■ PASSAGE ■
[Begin]
A secret government agency with a project codenamed “InterfereX” does sound a bit like something from “Men in Black”. Fortunately, we’ve avoided the memory wiping beams to report on this unusual research which may be incorporated into femtocells at some time in the future. We spoke to Dr. Mark Reed from NICTA, an Australian research agency, very early one morning.
About NICTA
NICTA is an Australian government funded R&D centre with around 600 staff. It’s designed to spin off startups and unlike some universities has commercialisation support built in. They’ve had some success with a number of startup companies developing products such as providing professional quality Audio over Ethernet, Software virtualisation on mobile phones and fibre backhaul monitoring.
About InterfereX
The InterfereX project is led by Dr. Mark Reed, who has worked in Europe for Ascom and the European Space Agency on various radio projects. He has built up a team, which has developed the femtocell uplink interference cancelling (ULIC) solution.
The invention improves the uplink performance of mobile phones using a femtocell, especially when used concurrently. It cancels out the interference caused when two devices sharing the same femtocell (and the same frequency) interfere with each other. If a non-femtocell user is connected to a macrocell in the same area, then the solution could actively cancel this interference too (If certain parameters are available – which is under consideration by 3GPP currently).
NICTA have filed a number of patents relating to this invention.
Uplink IC (ULIC) techniques are practical and have been realized by ZTE and Qualcomm in macro base station deployments and a June 2009 press release stated that this provided benefits in terms of improving data throughput by up to 60% and voice capacity increase by up to 45%. Up to now, these have been used in the macro network and NICTA have adapted and optimised this technology for use in femtocells.
[End]
■ LISTING ■
[Begin]
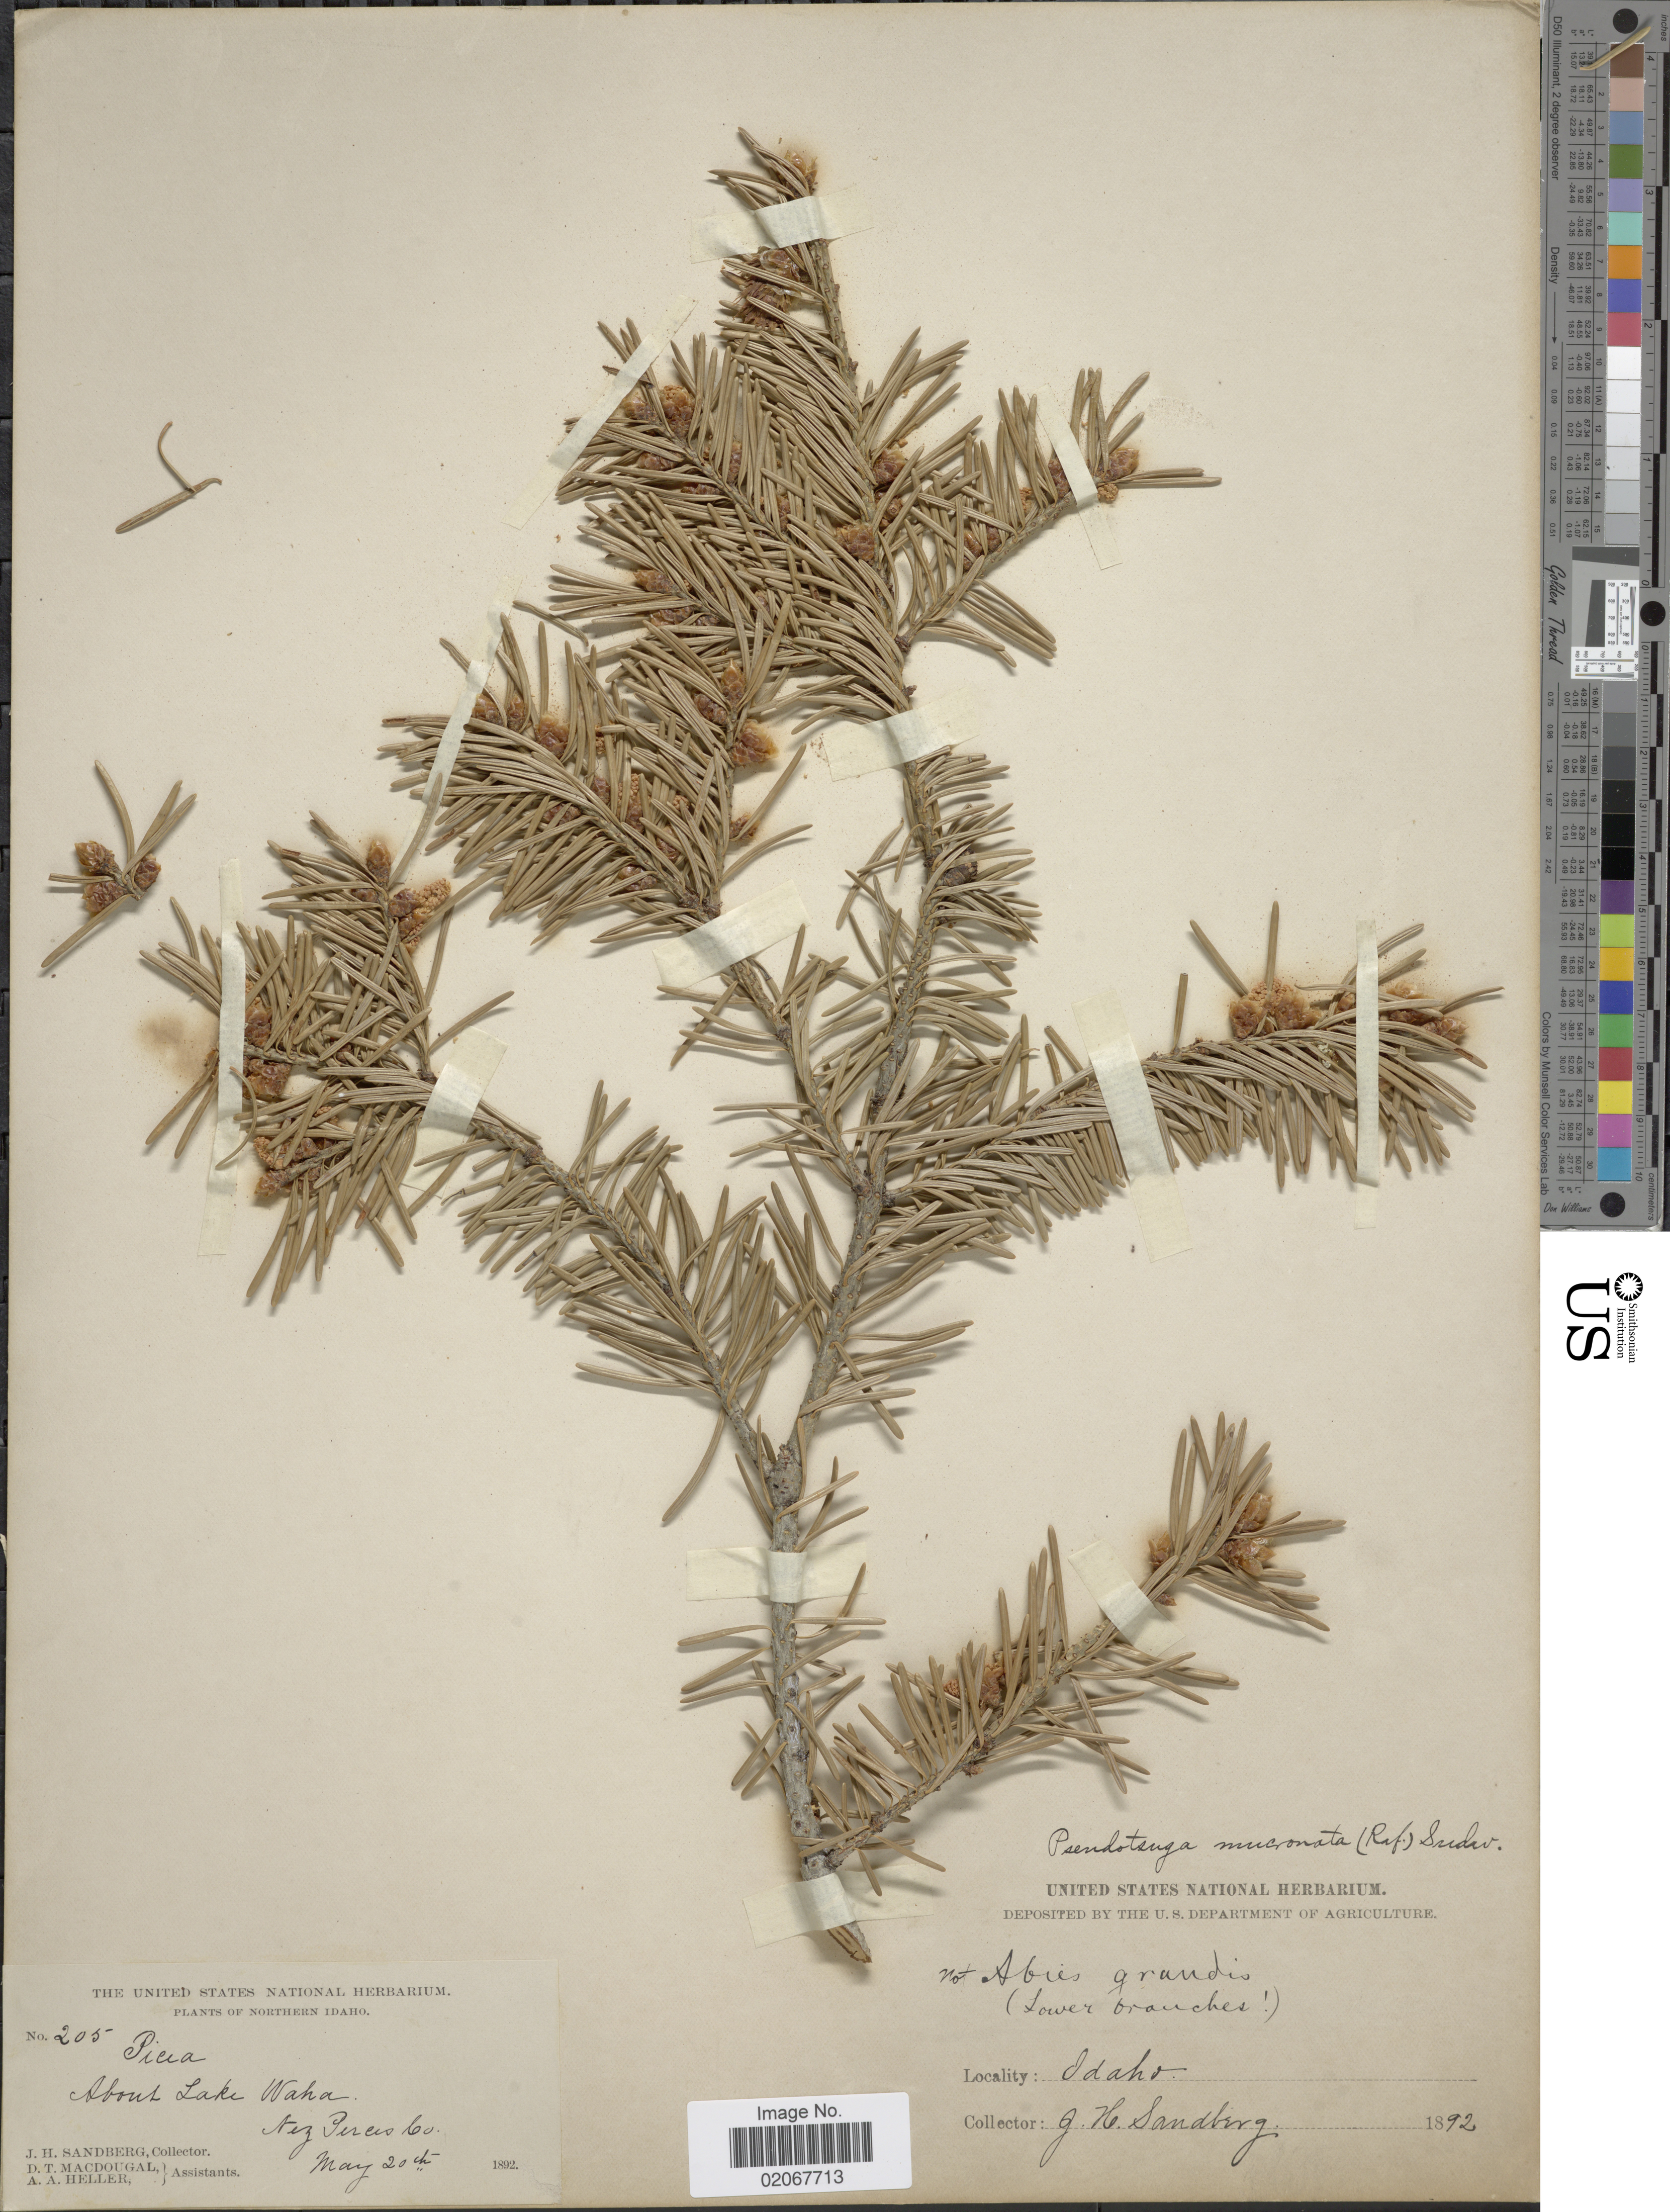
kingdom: Plantae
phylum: Tracheophyta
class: Pinopsida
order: Pinales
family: Pinaceae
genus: Pseudotsuga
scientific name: Pseudotsuga menziesii var. glauca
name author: (Beissn.) Franco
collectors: J. H. Sandberg, D. T. MacDougal & A. A. Heller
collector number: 205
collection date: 1892-05-20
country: United States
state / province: Idaho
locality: Northern Idaho. About Lake Waha. Nez Perce Co.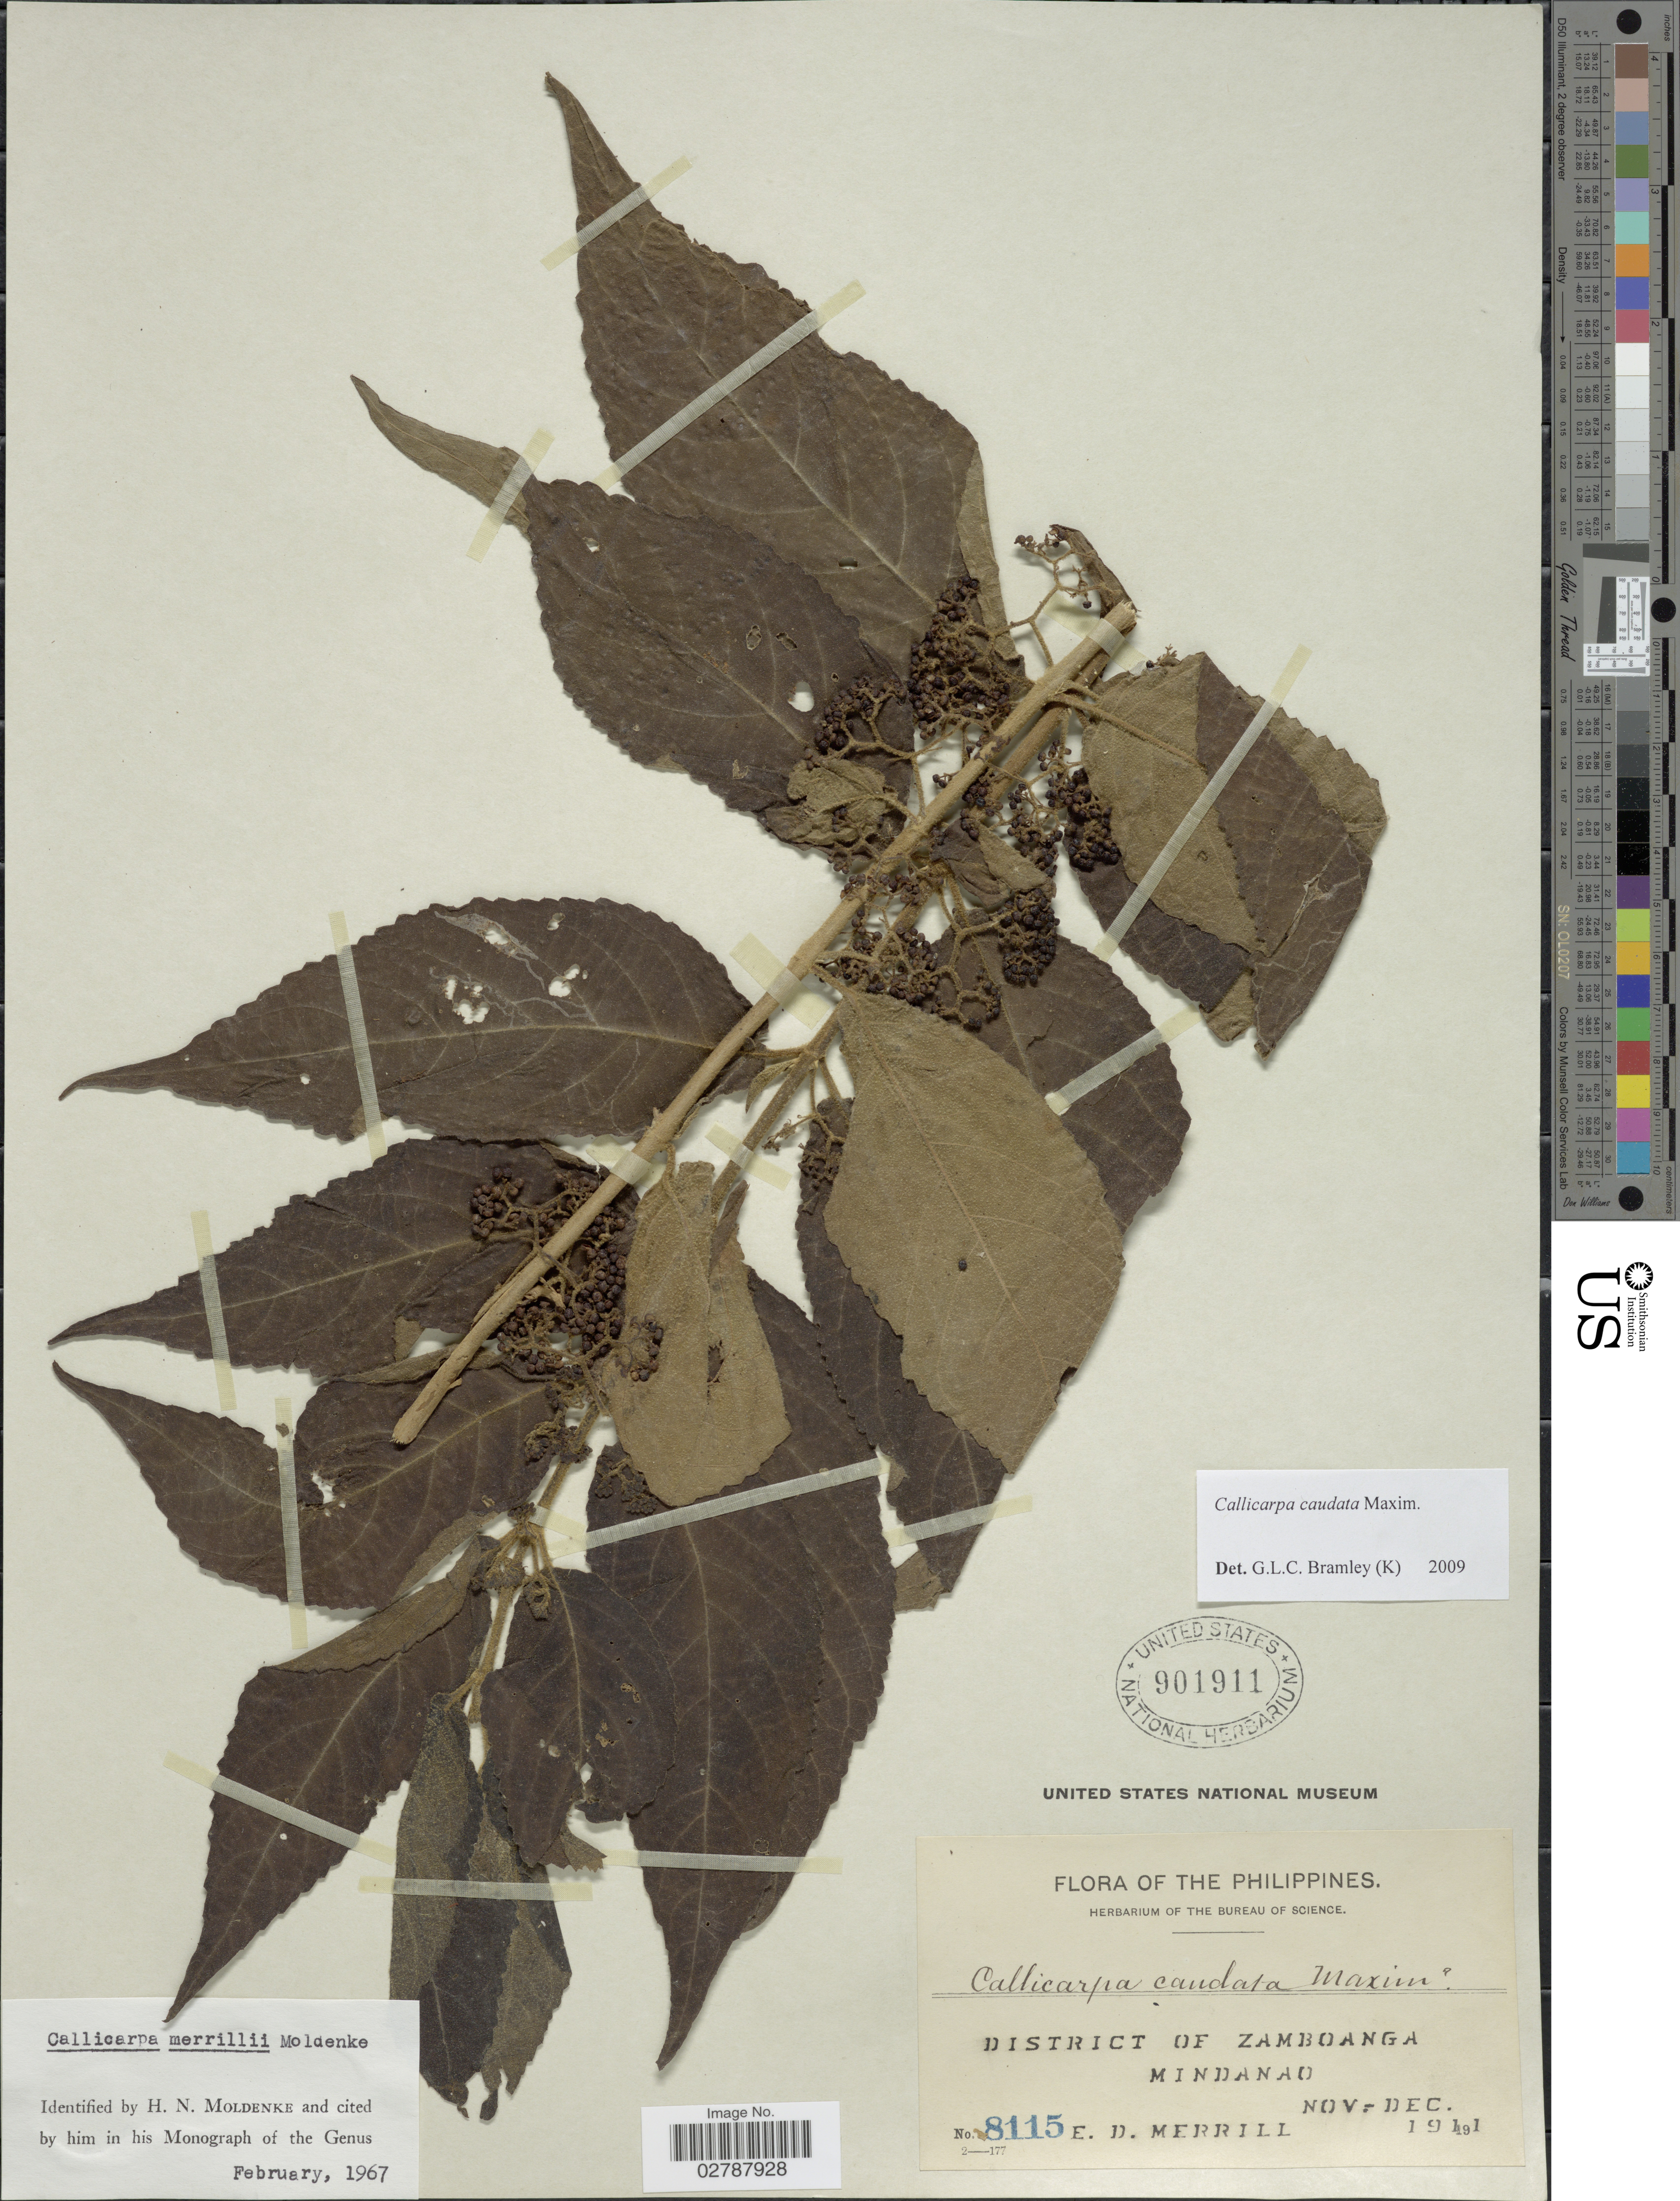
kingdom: Plantae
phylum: Tracheophyta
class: Magnoliopsida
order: Lamiales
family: Lamiaceae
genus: Callicarpa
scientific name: Callicarpa caudata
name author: Maxim.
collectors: E. D. Merrill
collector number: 8115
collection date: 1911-11/1911-12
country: Philippines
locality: District of Zamboanga, Mindanao.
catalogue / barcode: US 901911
[End]
■ THINGS TO DO ■
**a.** Name the products that the InterfereX article says NICTA's startup companies have developed.
**b.** According to the InterfereX article, what increase in voice capacity did the June 2009 press release report for uplink IC techniques?

■ SOLUTIONS PER TASK ■
**a.**
- Professional quality Audio over Ethernet
- Software virtualisation on mobile phones
- Fibre backhaul monitoring

**b.** Up to 45%.